EXERCISE DATA
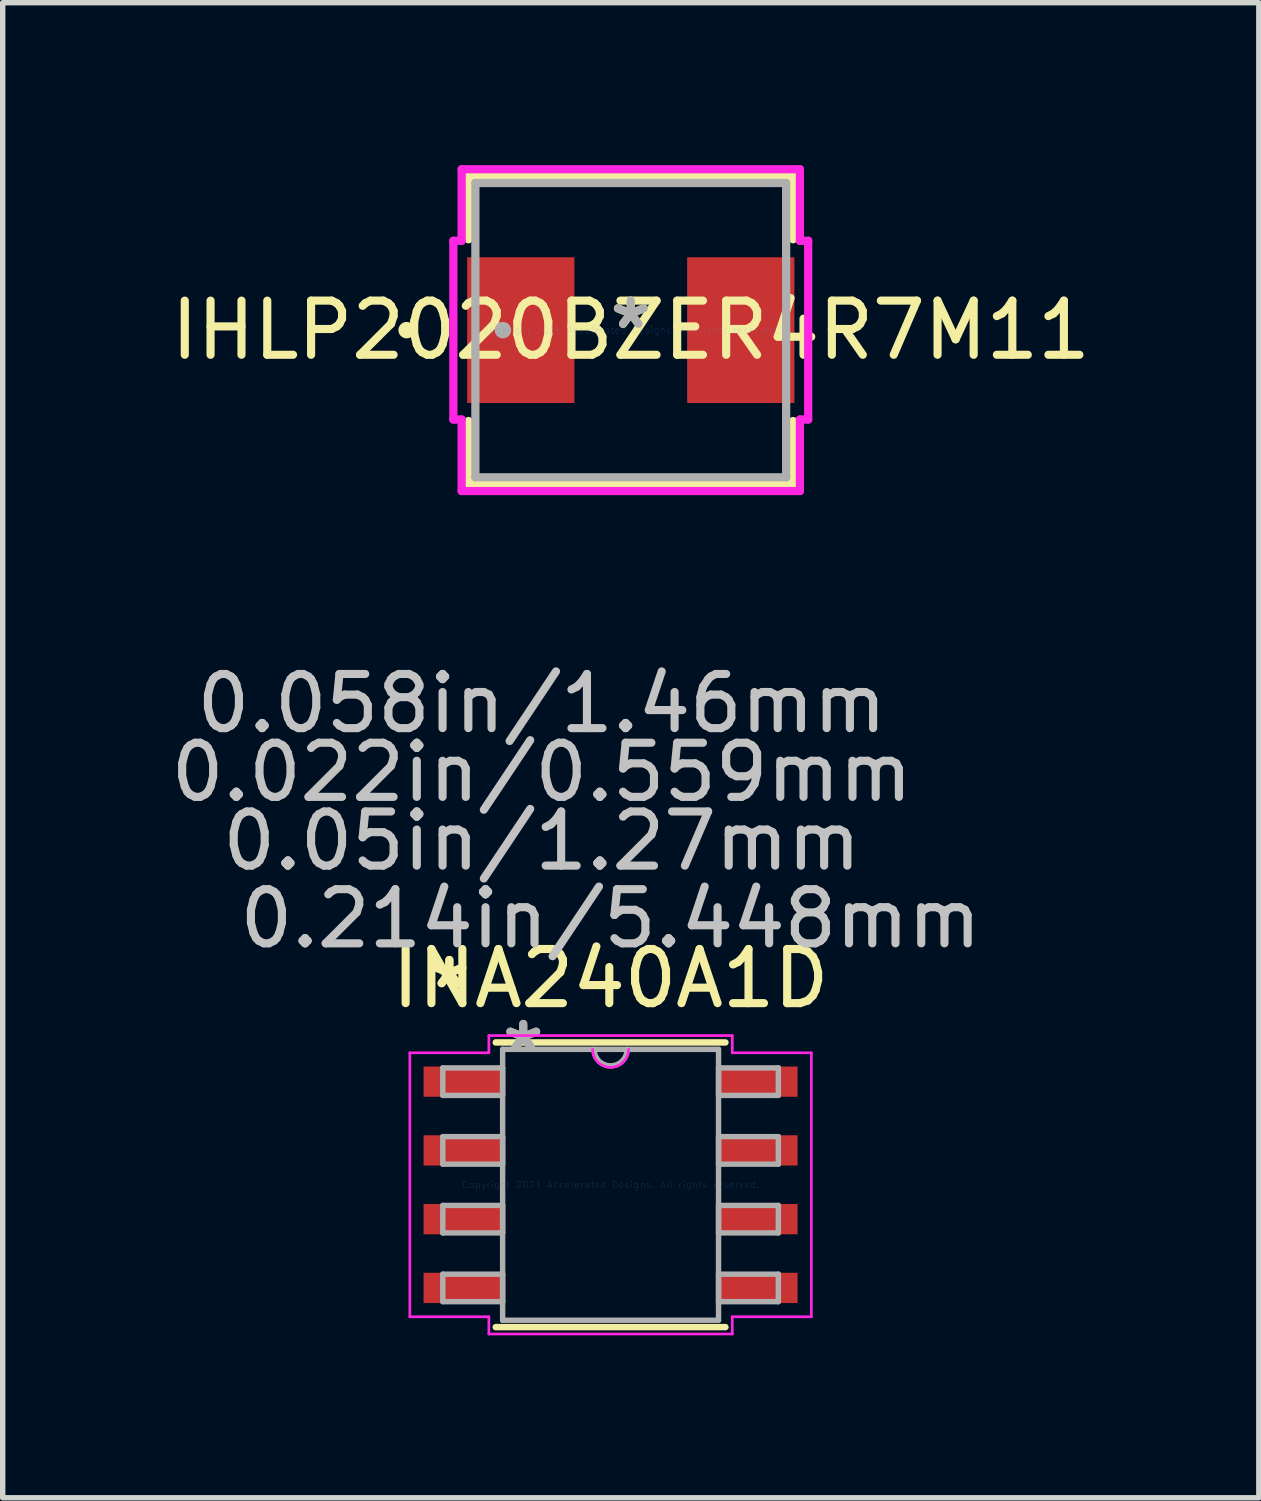
<source format=kicad_pcb>
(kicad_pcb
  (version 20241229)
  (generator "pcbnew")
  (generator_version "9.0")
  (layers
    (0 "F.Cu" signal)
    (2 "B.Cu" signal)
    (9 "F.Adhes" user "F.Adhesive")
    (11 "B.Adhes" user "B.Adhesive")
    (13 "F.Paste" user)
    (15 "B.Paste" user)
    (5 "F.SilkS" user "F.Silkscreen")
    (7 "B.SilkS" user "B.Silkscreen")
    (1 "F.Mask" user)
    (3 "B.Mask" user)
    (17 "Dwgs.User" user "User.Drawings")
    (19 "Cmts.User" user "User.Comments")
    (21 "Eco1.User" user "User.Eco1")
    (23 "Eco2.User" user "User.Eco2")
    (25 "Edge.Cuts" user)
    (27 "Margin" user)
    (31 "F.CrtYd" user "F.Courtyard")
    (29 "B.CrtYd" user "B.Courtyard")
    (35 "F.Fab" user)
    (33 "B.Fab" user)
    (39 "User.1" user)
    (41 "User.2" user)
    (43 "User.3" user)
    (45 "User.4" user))
  (footprint "IHLP2020BZER4R7M11"
    (layer "F.Cu")
    (at 8.601 3.048)
    (property "Reference" "IHLP2020BZER4R7M11" (at 0 0 0) (layer "F.SilkS") (effects (font (size 1 1) (thickness 0.15))))
    (attr through_hole)
    (fp_line (start -2.997 -2.845) (end -2.997 -1.679) (stroke (width 0.152) (type solid)) (layer "F.SilkS"))
    (fp_line (start -2.997 1.679) (end -2.997 2.845) (stroke (width 0.152) (type solid)) (layer "F.SilkS"))
    (fp_line (start -2.997 2.845) (end 2.997 2.845) (stroke (width 0.152) (type solid)) (layer "F.SilkS"))
    (fp_line (start 2.997 -2.845) (end -2.997 -2.845) (stroke (width 0.152) (type solid)) (layer "F.SilkS"))
    (fp_line (start 2.997 -1.679) (end 2.997 -2.845) (stroke (width 0.152) (type solid)) (layer "F.SilkS"))
    (fp_line (start 2.997 2.845) (end 2.997 1.679) (stroke (width 0.152) (type solid)) (layer "F.SilkS"))
    (fp_circle (center -4.14 0) (end -4.064 0) (stroke (width 0.152) (type solid)) (fill no) (layer "F.SilkS"))
    (fp_line (start -3.277 -1.651) (end -3.124 -1.651) (stroke (width 0.152) (type solid)) (layer "F.CrtYd"))
    (fp_line (start -3.277 1.651) (end -3.277 -1.651) (stroke (width 0.152) (type solid)) (layer "F.CrtYd"))
    (fp_line (start -3.124 -2.972) (end 3.124 -2.972) (stroke (width 0.152) (type solid)) (layer "F.CrtYd"))
    (fp_line (start -3.124 -1.651) (end -3.124 -2.972) (stroke (width 0.152) (type solid)) (layer "F.CrtYd"))
    (fp_line (start -3.124 1.651) (end -3.277 1.651) (stroke (width 0.152) (type solid)) (layer "F.CrtYd"))
    (fp_line (start -3.124 2.972) (end -3.124 1.651) (stroke (width 0.152) (type solid)) (layer "F.CrtYd"))
    (fp_line (start 3.124 -2.972) (end 3.124 -1.651) (stroke (width 0.152) (type solid)) (layer "F.CrtYd"))
    (fp_line (start 3.124 -1.651) (end 3.277 -1.651) (stroke (width 0.152) (type solid)) (layer "F.CrtYd"))
    (fp_line (start 3.124 1.651) (end 3.124 2.972) (stroke (width 0.152) (type solid)) (layer "F.CrtYd"))
    (fp_line (start 3.124 2.972) (end -3.124 2.972) (stroke (width 0.152) (type solid)) (layer "F.CrtYd"))
    (fp_line (start 3.277 -1.651) (end 3.277 1.651) (stroke (width 0.152) (type solid)) (layer "F.CrtYd"))
    (fp_line (start 3.277 1.651) (end 3.124 1.651) (stroke (width 0.152) (type solid)) (layer "F.CrtYd"))
    (fp_line (start -2.87 -2.718) (end -2.87 2.718) (stroke (width 0.152) (type solid)) (layer "F.Fab"))
    (fp_line (start -2.87 2.718) (end 2.87 2.718) (stroke (width 0.152) (type solid)) (layer "F.Fab"))
    (fp_line (start 2.87 -2.718) (end -2.87 -2.718) (stroke (width 0.152) (type solid)) (layer "F.Fab"))
    (fp_line (start 2.87 2.718) (end 2.87 -2.718) (stroke (width 0.152) (type solid)) (layer "F.Fab"))
    (fp_circle (center -2.362 0) (end -2.286 0) (stroke (width 0.152) (type solid)) (fill no) (layer "F.Fab"))
    (fp_text user "*" (at 0 0 0) (layer "F.SilkS") (effects (font (size 1 1) (thickness 0.15))))
    (fp_text user "Copyright 2016 Accelerated Designs. All rights reserved." (at 0 0 0) (layer "Cmts.User") (effects (font (size 0.127 0.127) (thickness 0.002))))
    (fp_text user "*" (at 0 0 0) (layer "F.Fab") (effects (font (size 1 1) (thickness 0.15))))
    (pad "1" smd rect (at -2.032 0 90) (size 2.692 1.981) (layers "F.Cu" "F.Mask" "F.Paste"))
    (pad "2" smd rect (at 2.032 0 90) (size 2.692 1.981) (layers "F.Cu" "F.Mask" "F.Paste")))
  (footprint "INA240A1D"
    (layer "F.Cu")
    (at 8.228 18.834)
    (property "Reference" "INA240A1D" (at 0 -3.81 0) (layer "F.SilkS") (effects (font (size 1 1) (thickness 0.15))))
    (attr through_hole)
    (fp_line (start -2.121 2.629) (end 2.121 2.629) (stroke (width 0.12) (type solid)) (layer "F.SilkS"))
    (fp_line (start 2.121 -2.629) (end -2.121 -2.629) (stroke (width 0.12) (type solid)) (layer "F.SilkS"))
    (fp_line (start -3.708 -2.438) (end -2.248 -2.438) (stroke (width 0.05) (type solid)) (layer "F.CrtYd"))
    (fp_line (start -3.708 2.438) (end -3.708 -2.438) (stroke (width 0.05) (type solid)) (layer "F.CrtYd"))
    (fp_line (start -2.248 -2.756) (end 2.248 -2.756) (stroke (width 0.05) (type solid)) (layer "F.CrtYd"))
    (fp_line (start -2.248 -2.438) (end -2.248 -2.756) (stroke (width 0.05) (type solid)) (layer "F.CrtYd"))
    (fp_line (start -2.248 2.438) (end -3.708 2.438) (stroke (width 0.05) (type solid)) (layer "F.CrtYd"))
    (fp_line (start -2.248 2.756) (end -2.248 2.438) (stroke (width 0.05) (type solid)) (layer "F.CrtYd"))
    (fp_line (start 2.248 -2.756) (end 2.248 -2.438) (stroke (width 0.05) (type solid)) (layer "F.CrtYd"))
    (fp_line (start 2.248 -2.438) (end 3.708 -2.438) (stroke (width 0.05) (type solid)) (layer "F.CrtYd"))
    (fp_line (start 2.248 2.438) (end 2.248 2.756) (stroke (width 0.05) (type solid)) (layer "F.CrtYd"))
    (fp_line (start 2.248 2.756) (end -2.248 2.756) (stroke (width 0.05) (type solid)) (layer "F.CrtYd"))
    (fp_line (start 3.708 -2.438) (end 3.708 2.438) (stroke (width 0.05) (type solid)) (layer "F.CrtYd"))
    (fp_line (start 3.708 2.438) (end 2.248 2.438) (stroke (width 0.05) (type solid)) (layer "F.CrtYd"))
    (fp_arc (start 0.332317 -2.5019) (mid 0 -2.169583) (end -0.332317 -2.5019) (stroke (width 0.05) (type solid)) (layer "F.CrtYd"))
    (fp_line (start -3.099 -2.159) (end -3.099 -1.651) (stroke (width 0.1) (type solid)) (layer "F.Fab"))
    (fp_line (start -3.099 -1.651) (end -1.994 -1.651) (stroke (width 0.1) (type solid)) (layer "F.Fab"))
    (fp_line (start -3.099 -0.889) (end -3.099 -0.381) (stroke (width 0.1) (type solid)) (layer "F.Fab"))
    (fp_line (start -3.099 -0.381) (end -1.994 -0.381) (stroke (width 0.1) (type solid)) (layer "F.Fab"))
    (fp_line (start -3.099 0.381) (end -3.099 0.889) (stroke (width 0.1) (type solid)) (layer "F.Fab"))
    (fp_line (start -3.099 0.889) (end -1.994 0.889) (stroke (width 0.1) (type solid)) (layer "F.Fab"))
    (fp_line (start -3.099 1.651) (end -3.099 2.159) (stroke (width 0.1) (type solid)) (layer "F.Fab"))
    (fp_line (start -3.099 2.159) (end -1.994 2.159) (stroke (width 0.1) (type solid)) (layer "F.Fab"))
    (fp_line (start -1.994 -2.502) (end -1.994 2.502) (stroke (width 0.1) (type solid)) (layer "F.Fab"))
    (fp_line (start -1.994 -2.159) (end -3.099 -2.159) (stroke (width 0.1) (type solid)) (layer "F.Fab"))
    (fp_line (start -1.994 -1.651) (end -1.994 -2.159) (stroke (width 0.1) (type solid)) (layer "F.Fab"))
    (fp_line (start -1.994 -0.889) (end -3.099 -0.889) (stroke (width 0.1) (type solid)) (layer "F.Fab"))
    (fp_line (start -1.994 -0.381) (end -1.994 -0.889) (stroke (width 0.1) (type solid)) (layer "F.Fab"))
    (fp_line (start -1.994 0.381) (end -3.099 0.381) (stroke (width 0.1) (type solid)) (layer "F.Fab"))
    (fp_line (start -1.994 0.889) (end -1.994 0.381) (stroke (width 0.1) (type solid)) (layer "F.Fab"))
    (fp_line (start -1.994 1.651) (end -3.099 1.651) (stroke (width 0.1) (type solid)) (layer "F.Fab"))
    (fp_line (start -1.994 2.159) (end -1.994 1.651) (stroke (width 0.1) (type solid)) (layer "F.Fab"))
    (fp_line (start -1.994 2.502) (end 1.994 2.502) (stroke (width 0.1) (type solid)) (layer "F.Fab"))
    (fp_line (start 1.994 -2.502) (end -1.994 -2.502) (stroke (width 0.1) (type solid)) (layer "F.Fab"))
    (fp_line (start 1.994 -2.159) (end 1.994 -1.651) (stroke (width 0.1) (type solid)) (layer "F.Fab"))
    (fp_line (start 1.994 -1.651) (end 3.099 -1.651) (stroke (width 0.1) (type solid)) (layer "F.Fab"))
    (fp_line (start 1.994 -0.889) (end 1.994 -0.381) (stroke (width 0.1) (type solid)) (layer "F.Fab"))
    (fp_line (start 1.994 -0.381) (end 3.099 -0.381) (stroke (width 0.1) (type solid)) (layer "F.Fab"))
    (fp_line (start 1.994 0.381) (end 1.994 0.889) (stroke (width 0.1) (type solid)) (layer "F.Fab"))
    (fp_line (start 1.994 0.889) (end 3.099 0.889) (stroke (width 0.1) (type solid)) (layer "F.Fab"))
    (fp_line (start 1.994 1.651) (end 1.994 2.159) (stroke (width 0.1) (type solid)) (layer "F.Fab"))
    (fp_line (start 1.994 2.159) (end 3.099 2.159) (stroke (width 0.1) (type solid)) (layer "F.Fab"))
    (fp_line (start 1.994 2.502) (end 1.994 -2.502) (stroke (width 0.1) (type solid)) (layer "F.Fab"))
    (fp_line (start 3.099 -2.159) (end 1.994 -2.159) (stroke (width 0.1) (type solid)) (layer "F.Fab"))
    (fp_line (start 3.099 -1.651) (end 3.099 -2.159) (stroke (width 0.1) (type solid)) (layer "F.Fab"))
    (fp_line (start 3.099 -0.889) (end 1.994 -0.889) (stroke (width 0.1) (type solid)) (layer "F.Fab"))
    (fp_line (start 3.099 -0.381) (end 3.099 -0.889) (stroke (width 0.1) (type solid)) (layer "F.Fab"))
    (fp_line (start 3.099 0.381) (end 1.994 0.381) (stroke (width 0.1) (type solid)) (layer "F.Fab"))
    (fp_line (start 3.099 0.889) (end 3.099 0.381) (stroke (width 0.1) (type solid)) (layer "F.Fab"))
    (fp_line (start 3.099 1.651) (end 1.994 1.651) (stroke (width 0.1) (type solid)) (layer "F.Fab"))
    (fp_line (start 3.099 2.159) (end 3.099 1.651) (stroke (width 0.1) (type solid)) (layer "F.Fab"))
    (fp_arc (start 0.3048 -2.5019) (mid 0 -2.1971) (end -0.3048 -2.5019) (stroke (width 0.1) (type solid)) (layer "F.Fab"))
    (fp_text user "*" (at -2.978 -3.607 0) (layer "F.SilkS") (effects (font (size 1 1) (thickness 0.15))))
    (fp_text user "*" (at -2.978 -3.607 0) (layer "F.SilkS") (effects (font (size 1 1) (thickness 0.15))))
    (fp_text user "0.05in/1.27mm" (at -1.27 -6.35 0) (layer "Dwgs.User") (effects (font (size 1 1) (thickness 0.15))))
    (fp_text user "0.214in/5.448mm" (at 0 -4.915 0) (layer "Dwgs.User") (effects (font (size 1 1) (thickness 0.15))))
    (fp_text user "0.022in/0.559mm" (at -1.27 -7.62 0) (layer "Dwgs.User") (effects (font (size 1 1) (thickness 0.15))))
    (fp_text user "0.058in/1.46mm" (at -1.27 -8.89 0) (layer "Dwgs.User") (effects (font (size 1 1) (thickness 0.15))))
    (fp_text user "Copyright 2021 Accelerated Designs. All rights reserved." (at 0 0 0) (layer "Cmts.User") (effects (font (size 0.127 0.127) (thickness 0.002))))
    (fp_text user "*" (at -1.613 -2.426 0) (layer "F.Fab") (effects (font (size 1 1) (thickness 0.15))))
    (fp_text user "*" (at -1.613 -2.426 0) (layer "F.Fab") (effects (font (size 1 1) (thickness 0.15))))
    (pad "1" smd rect (at -2.724 -1.905) (size 1.46 0.559) (layers "F.Cu" "F.Mask" "F.Paste"))
    (pad "2" smd rect (at -2.724 -0.635) (size 1.46 0.559) (layers "F.Cu" "F.Mask" "F.Paste"))
    (pad "3" smd rect (at -2.724 0.635) (size 1.46 0.559) (layers "F.Cu" "F.Mask" "F.Paste"))
    (pad "4" smd rect (at -2.724 1.905) (size 1.46 0.559) (layers "F.Cu" "F.Mask" "F.Paste"))
    (pad "5" smd rect (at 2.724 1.905) (size 1.46 0.559) (layers "F.Cu" "F.Mask" "F.Paste"))
    (pad "6" smd rect (at 2.724 0.635) (size 1.46 0.559) (layers "F.Cu" "F.Mask" "F.Paste"))
    (pad "7" smd rect (at 2.724 -0.635) (size 1.46 0.559) (layers "F.Cu" "F.Mask" "F.Paste"))
    (pad "8" smd rect (at 2.724 -1.905) (size 1.46 0.559) (layers "F.Cu" "F.Mask" "F.Paste")))
  (gr_rect
    (start -3 -3)
    (end 20.202 24.615)
    (stroke (width 0.1) (type default))
    (fill no)
    (layer "Edge.Cuts")))
</source>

TRY IT
From the listing above, the lines starting with the one that has "(fp_line (start -3.099 -2.159)" and running through the one that has "(fp_line (start 1.994 -0.889)" should be copied exactly, ends included.

YOUR SOLUTION
    (fp_line (start -3.099 -2.159) (end -3.099 -1.651) (stroke (width 0.1) (type solid)) (layer "F.Fab"))
    (fp_line (start -3.099 -1.651) (end -1.994 -1.651) (stroke (width 0.1) (type solid)) (layer "F.Fab"))
    (fp_line (start -3.099 -0.889) (end -3.099 -0.381) (stroke (width 0.1) (type solid)) (layer "F.Fab"))
    (fp_line (start -3.099 -0.381) (end -1.994 -0.381) (stroke (width 0.1) (type solid)) (layer "F.Fab"))
    (fp_line (start -3.099 0.381) (end -3.099 0.889) (stroke (width 0.1) (type solid)) (layer "F.Fab"))
    (fp_line (start -3.099 0.889) (end -1.994 0.889) (stroke (width 0.1) (type solid)) (layer "F.Fab"))
    (fp_line (start -3.099 1.651) (end -3.099 2.159) (stroke (width 0.1) (type solid)) (layer "F.Fab"))
    (fp_line (start -3.099 2.159) (end -1.994 2.159) (stroke (width 0.1) (type solid)) (layer "F.Fab"))
    (fp_line (start -1.994 -2.502) (end -1.994 2.502) (stroke (width 0.1) (type solid)) (layer "F.Fab"))
    (fp_line (start -1.994 -2.159) (end -3.099 -2.159) (stroke (width 0.1) (type solid)) (layer "F.Fab"))
    (fp_line (start -1.994 -1.651) (end -1.994 -2.159) (stroke (width 0.1) (type solid)) (layer "F.Fab"))
    (fp_line (start -1.994 -0.889) (end -3.099 -0.889) (stroke (width 0.1) (type solid)) (layer "F.Fab"))
    (fp_line (start -1.994 -0.381) (end -1.994 -0.889) (stroke (width 0.1) (type solid)) (layer "F.Fab"))
    (fp_line (start -1.994 0.381) (end -3.099 0.381) (stroke (width 0.1) (type solid)) (layer "F.Fab"))
    (fp_line (start -1.994 0.889) (end -1.994 0.381) (stroke (width 0.1) (type solid)) (layer "F.Fab"))
    (fp_line (start -1.994 1.651) (end -3.099 1.651) (stroke (width 0.1) (type solid)) (layer "F.Fab"))
    (fp_line (start -1.994 2.159) (end -1.994 1.651) (stroke (width 0.1) (type solid)) (layer "F.Fab"))
    (fp_line (start -1.994 2.502) (end 1.994 2.502) (stroke (width 0.1) (type solid)) (layer "F.Fab"))
    (fp_line (start 1.994 -2.502) (end -1.994 -2.502) (stroke (width 0.1) (type solid)) (layer "F.Fab"))
    (fp_line (start 1.994 -2.159) (end 1.994 -1.651) (stroke (width 0.1) (type solid)) (layer "F.Fab"))
    (fp_line (start 1.994 -1.651) (end 3.099 -1.651) (stroke (width 0.1) (type solid)) (layer "F.Fab"))
    (fp_line (start 1.994 -0.889) (end 1.994 -0.381) (stroke (width 0.1) (type solid)) (layer "F.Fab"))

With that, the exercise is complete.